=== EXERCISE DETAILS ===
The response should be an exact copy of the records, with the pictures removed.

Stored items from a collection
*** Begin section ***
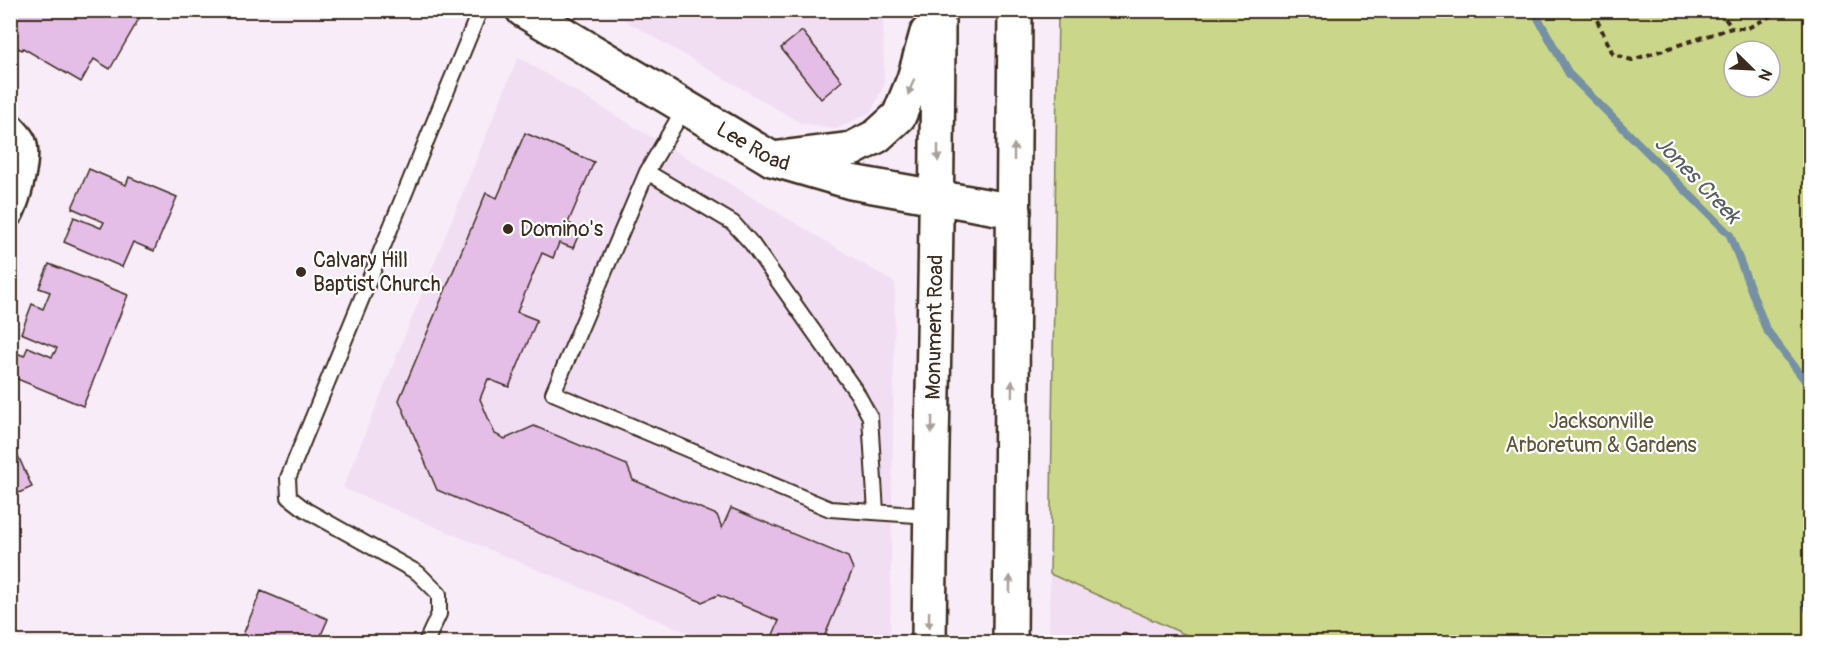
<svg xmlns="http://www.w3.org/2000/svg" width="1821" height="653" font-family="Pangolin,sans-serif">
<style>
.built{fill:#f1def3}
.green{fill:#cad689;stroke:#828054;stroke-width:1.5;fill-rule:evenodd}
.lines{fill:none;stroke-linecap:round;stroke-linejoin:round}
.stream{stroke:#7491a3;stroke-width:8}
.building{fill:#e4bee7;stroke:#3b2a1e;stroke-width:1.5}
.service-casing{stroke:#3b2a1e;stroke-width:18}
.minor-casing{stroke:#3b2a1e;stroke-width:32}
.tertiary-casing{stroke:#3b2a1e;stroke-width:38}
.secondary-casing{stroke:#3b2a1e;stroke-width:38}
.path{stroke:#3b2a1e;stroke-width:4;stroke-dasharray:6 4.5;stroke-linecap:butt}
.service{stroke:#fff;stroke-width:14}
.minor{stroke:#fff;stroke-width:27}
.tertiary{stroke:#fff;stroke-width:33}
.secondary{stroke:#fff;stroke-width:33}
.oneway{fill:#a79f9a}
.poi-dot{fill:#3b2a1e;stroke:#fff;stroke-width:2}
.labels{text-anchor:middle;stroke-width:4.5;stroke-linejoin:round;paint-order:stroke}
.street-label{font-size:21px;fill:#3b2a1e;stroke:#fff}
.poi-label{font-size:21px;fill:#3b2a1e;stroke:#fff;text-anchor:start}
.park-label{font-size:21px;fill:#5f5539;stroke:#fff}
.water-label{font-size:22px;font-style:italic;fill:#585d60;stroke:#fff}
</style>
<rect width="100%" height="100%" fill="#f7ecf8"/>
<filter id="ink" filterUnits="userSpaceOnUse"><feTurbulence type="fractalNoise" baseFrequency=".0167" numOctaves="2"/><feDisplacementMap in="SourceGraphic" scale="12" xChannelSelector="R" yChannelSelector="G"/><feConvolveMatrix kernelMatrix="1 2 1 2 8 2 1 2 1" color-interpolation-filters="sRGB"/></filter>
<g filter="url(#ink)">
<path class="built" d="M609,11H883L884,85L871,112L836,129L801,123Z
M518,57L895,283L890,642H710L343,488Z
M1050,574L1202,642H1049Z"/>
<path class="green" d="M1058,11H1810V642H1202L1050,574ZM1734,51H1770V87H1734Z"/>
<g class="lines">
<path class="stream" d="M1537,10L1538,18L1569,74L1730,235L1766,329L1810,387
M1810,588L1805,602L1810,613"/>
</g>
<path class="building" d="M10,10H144L110,69L94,59L81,82L23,48L22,50L10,44Z
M713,10H778V14L713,13Z
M802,31L842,81L821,99L781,48Z
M525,133L594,162L568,223L581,229L573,248L559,243L553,258L542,253L517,312L537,320L509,387L488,379L480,399L495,434L505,439L534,426L627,465L633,480L717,515L722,528L731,508L848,557L853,569L822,642H785L772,637L779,621L718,595L702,602L437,490L399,400L486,193L497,198Z
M89,169L126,185L129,177L177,197L154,251L133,242L122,267L64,242L74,217L101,228L104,222L72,208Z
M49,264L128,295L83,406L10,376V356L12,351L24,356L28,347L52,357L57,348L21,333L32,304L43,309L50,292L39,288Z
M10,438L32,487L10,497Z
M261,591L328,619L318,642H240Z
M1123,633L1150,642H1120Z"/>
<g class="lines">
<defs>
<path id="service" d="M685,107L647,172L553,393L830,509L930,516
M647,172L733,223L752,244L857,393L870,417L876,512
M426,642L439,614V594L418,573L306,510L289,497L288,478L480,10"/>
<path id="minor" d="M10,127C14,131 20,137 22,142C28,157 17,197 10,212"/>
<g id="tertiary">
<path id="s1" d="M523,10L772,159L851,182L1014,211"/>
</g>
<g id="secondary">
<path d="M772,159L852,149L877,136L899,116L914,79L927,33"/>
<path id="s2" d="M929,642C931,432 938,221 938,10"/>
<path d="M1010,642L1015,10"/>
</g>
</defs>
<use href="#service" class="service-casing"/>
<use href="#minor" class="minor-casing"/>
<use href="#tertiary" class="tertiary-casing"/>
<use href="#secondary" class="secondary-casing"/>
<path class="path" d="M1597,10L1596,18L1613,54L1632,60L1732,28H1748L1782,10
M1719,10L1732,28"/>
<use href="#service" class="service"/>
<use href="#minor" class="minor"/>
<use href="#tertiary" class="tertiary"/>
<use href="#secondary" class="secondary"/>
</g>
<defs><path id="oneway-solid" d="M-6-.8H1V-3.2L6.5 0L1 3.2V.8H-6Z" transform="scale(1.5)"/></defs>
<g class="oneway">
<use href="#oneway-solid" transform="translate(911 87) rotate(111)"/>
<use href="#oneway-solid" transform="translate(1014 152) rotate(-90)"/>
<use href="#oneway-solid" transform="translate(938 153) rotate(90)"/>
<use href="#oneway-solid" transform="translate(1012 389) rotate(-89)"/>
<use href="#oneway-solid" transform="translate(932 425) rotate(91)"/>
<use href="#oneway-solid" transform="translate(1010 584) rotate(-89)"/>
<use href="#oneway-solid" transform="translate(929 620) rotate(91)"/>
</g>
</g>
<g class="poi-dot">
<circle cx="508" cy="229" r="6"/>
<circle cx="301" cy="272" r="6"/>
</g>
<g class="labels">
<g class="street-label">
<text dy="7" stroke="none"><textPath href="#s1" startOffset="268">Lee Road</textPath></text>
<text dy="7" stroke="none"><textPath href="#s2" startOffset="315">Monument Road</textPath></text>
</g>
<g class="poi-label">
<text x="520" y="236">Domino's</text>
<text x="313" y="267">Calvary Hill<tspan x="313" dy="24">Baptist Church</tspan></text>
</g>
<g class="park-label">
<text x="1601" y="428">Jacksonville<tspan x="1601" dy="24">Arboretum &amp; Gardens</tspan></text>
</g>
<g class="water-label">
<text transform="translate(1698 179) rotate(46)" y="8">Jones Creek</text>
</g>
</g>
<rect width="1821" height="653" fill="none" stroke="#fff" stroke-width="36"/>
<rect x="18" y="18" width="1785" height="617" fill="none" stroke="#3b2a1e" stroke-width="2" filter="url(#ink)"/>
<g transform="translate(1752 69) rotate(114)"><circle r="28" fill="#ffffff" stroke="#b1aaa5" stroke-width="1.5"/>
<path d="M0-4.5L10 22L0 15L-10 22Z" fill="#3b2a1e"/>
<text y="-9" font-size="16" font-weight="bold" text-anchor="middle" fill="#3b2a1e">N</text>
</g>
</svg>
*** End section ***
=== RESULT OF THIS EXERCISE ===
<svg xmlns="http://www.w3.org/2000/svg" width="1821" height="653" font-family="Pangolin,sans-serif">
<style>
.built{fill:#f1def3}
.green{fill:#cad689;stroke:#828054;stroke-width:1.5;fill-rule:evenodd}
.lines{fill:none;stroke-linecap:round;stroke-linejoin:round}
.stream{stroke:#7491a3;stroke-width:8}
.building{fill:#e4bee7;stroke:#3b2a1e;stroke-width:1.5}
.service-casing{stroke:#3b2a1e;stroke-width:18}
.minor-casing{stroke:#3b2a1e;stroke-width:32}
.tertiary-casing{stroke:#3b2a1e;stroke-width:38}
.secondary-casing{stroke:#3b2a1e;stroke-width:38}
.path{stroke:#3b2a1e;stroke-width:4;stroke-dasharray:6 4.5;stroke-linecap:butt}
.service{stroke:#fff;stroke-width:14}
.minor{stroke:#fff;stroke-width:27}
.tertiary{stroke:#fff;stroke-width:33}
.secondary{stroke:#fff;stroke-width:33}
.oneway{fill:#a79f9a}
.poi-dot{fill:#3b2a1e;stroke:#fff;stroke-width:2}
.labels{text-anchor:middle;stroke-width:4.5;stroke-linejoin:round;paint-order:stroke}
.street-label{font-size:21px;fill:#3b2a1e;stroke:#fff}
.poi-label{font-size:21px;fill:#3b2a1e;stroke:#fff;text-anchor:start}
.park-label{font-size:21px;fill:#5f5539;stroke:#fff}
.water-label{font-size:22px;font-style:italic;fill:#585d60;stroke:#fff}
</style>
<rect width="100%" height="100%" fill="#f7ecf8"/>
<filter id="ink" filterUnits="userSpaceOnUse"><feTurbulence type="fractalNoise" baseFrequency=".0167" numOctaves="2"/><feDisplacementMap in="SourceGraphic" scale="12" xChannelSelector="R" yChannelSelector="G"/><feConvolveMatrix kernelMatrix="1 2 1 2 8 2 1 2 1" color-interpolation-filters="sRGB"/></filter>
<g filter="url(#ink)">
<path class="built" d="M609,11H883L884,85L871,112L836,129L801,123Z
M518,57L895,283L890,642H710L343,488Z
M1050,574L1202,642H1049Z"/>
<path class="green" d="M1058,11H1810V642H1202L1050,574ZM1734,51H1770V87H1734Z"/>
<g class="lines">
<path class="stream" d="M1537,10L1538,18L1569,74L1730,235L1766,329L1810,387
M1810,588L1805,602L1810,613"/>
</g>
<path class="building" d="M10,10H144L110,69L94,59L81,82L23,48L22,50L10,44Z
M713,10H778V14L713,13Z
M802,31L842,81L821,99L781,48Z
M525,133L594,162L568,223L581,229L573,248L559,243L553,258L542,253L517,312L537,320L509,387L488,379L480,399L495,434L505,439L534,426L627,465L633,480L717,515L722,528L731,508L848,557L853,569L822,642H785L772,637L779,621L718,595L702,602L437,490L399,400L486,193L497,198Z
M89,169L126,185L129,177L177,197L154,251L133,242L122,267L64,242L74,217L101,228L104,222L72,208Z
M49,264L128,295L83,406L10,376V356L12,351L24,356L28,347L52,357L57,348L21,333L32,304L43,309L50,292L39,288Z
M10,438L32,487L10,497Z
M261,591L328,619L318,642H240Z
M1123,633L1150,642H1120Z"/>
<g class="lines">
<defs>
<path id="service" d="M685,107L647,172L553,393L830,509L930,516
M647,172L733,223L752,244L857,393L870,417L876,512
M426,642L439,614V594L418,573L306,510L289,497L288,478L480,10"/>
<path id="minor" d="M10,127C14,131 20,137 22,142C28,157 17,197 10,212"/>
<g id="tertiary">
<path id="s1" d="M523,10L772,159L851,182L1014,211"/>
</g>
<g id="secondary">
<path d="M772,159L852,149L877,136L899,116L914,79L927,33"/>
<path id="s2" d="M929,642C931,432 938,221 938,10"/>
<path d="M1010,642L1015,10"/>
</g>
</defs>
<use href="#service" class="service-casing"/>
<use href="#minor" class="minor-casing"/>
<use href="#tertiary" class="tertiary-casing"/>
<use href="#secondary" class="secondary-casing"/>
<path class="path" d="M1597,10L1596,18L1613,54L1632,60L1732,28H1748L1782,10
M1719,10L1732,28"/>
<use href="#service" class="service"/>
<use href="#minor" class="minor"/>
<use href="#tertiary" class="tertiary"/>
<use href="#secondary" class="secondary"/>
</g>
<defs><path id="oneway-solid" d="M-6-.8H1V-3.2L6.5 0L1 3.2V.8H-6Z" transform="scale(1.5)"/></defs>
<g class="oneway">
<use href="#oneway-solid" transform="translate(911 87) rotate(111)"/>
<use href="#oneway-solid" transform="translate(1014 152) rotate(-90)"/>
<use href="#oneway-solid" transform="translate(938 153) rotate(90)"/>
<use href="#oneway-solid" transform="translate(1012 389) rotate(-89)"/>
<use href="#oneway-solid" transform="translate(932 425) rotate(91)"/>
<use href="#oneway-solid" transform="translate(1010 584) rotate(-89)"/>
<use href="#oneway-solid" transform="translate(929 620) rotate(91)"/>
</g>
</g>
<g class="poi-dot">
<circle cx="508" cy="229" r="6"/>
<circle cx="301" cy="272" r="6"/>
</g>
<g class="labels">
<g class="street-label">
<text dy="7" stroke="none"><textPath href="#s1" startOffset="268">Lee Road</textPath></text>
<text dy="7" stroke="none"><textPath href="#s2" startOffset="315">Monument Road</textPath></text>
</g>
<g class="poi-label">
<text x="520" y="236">Domino's</text>
<text x="313" y="267">Calvary Hill<tspan x="313" dy="24">Baptist Church</tspan></text>
</g>
<g class="park-label">
<text x="1601" y="428">Jacksonville<tspan x="1601" dy="24">Arboretum &amp; Gardens</tspan></text>
</g>
<g class="water-label">
<text transform="translate(1698 179) rotate(46)" y="8">Jones Creek</text>
</g>
</g>
<rect width="1821" height="653" fill="none" stroke="#fff" stroke-width="36"/>
<rect x="18" y="18" width="1785" height="617" fill="none" stroke="#3b2a1e" stroke-width="2" filter="url(#ink)"/>
<g transform="translate(1752 69) rotate(114)"><circle r="28" fill="#ffffff" stroke="#b1aaa5" stroke-width="1.5"/>
<path d="M0-4.5L10 22L0 15L-10 22Z" fill="#3b2a1e"/>
<text y="-9" font-size="16" font-weight="bold" text-anchor="middle" fill="#3b2a1e">N</text>
</g>
</svg>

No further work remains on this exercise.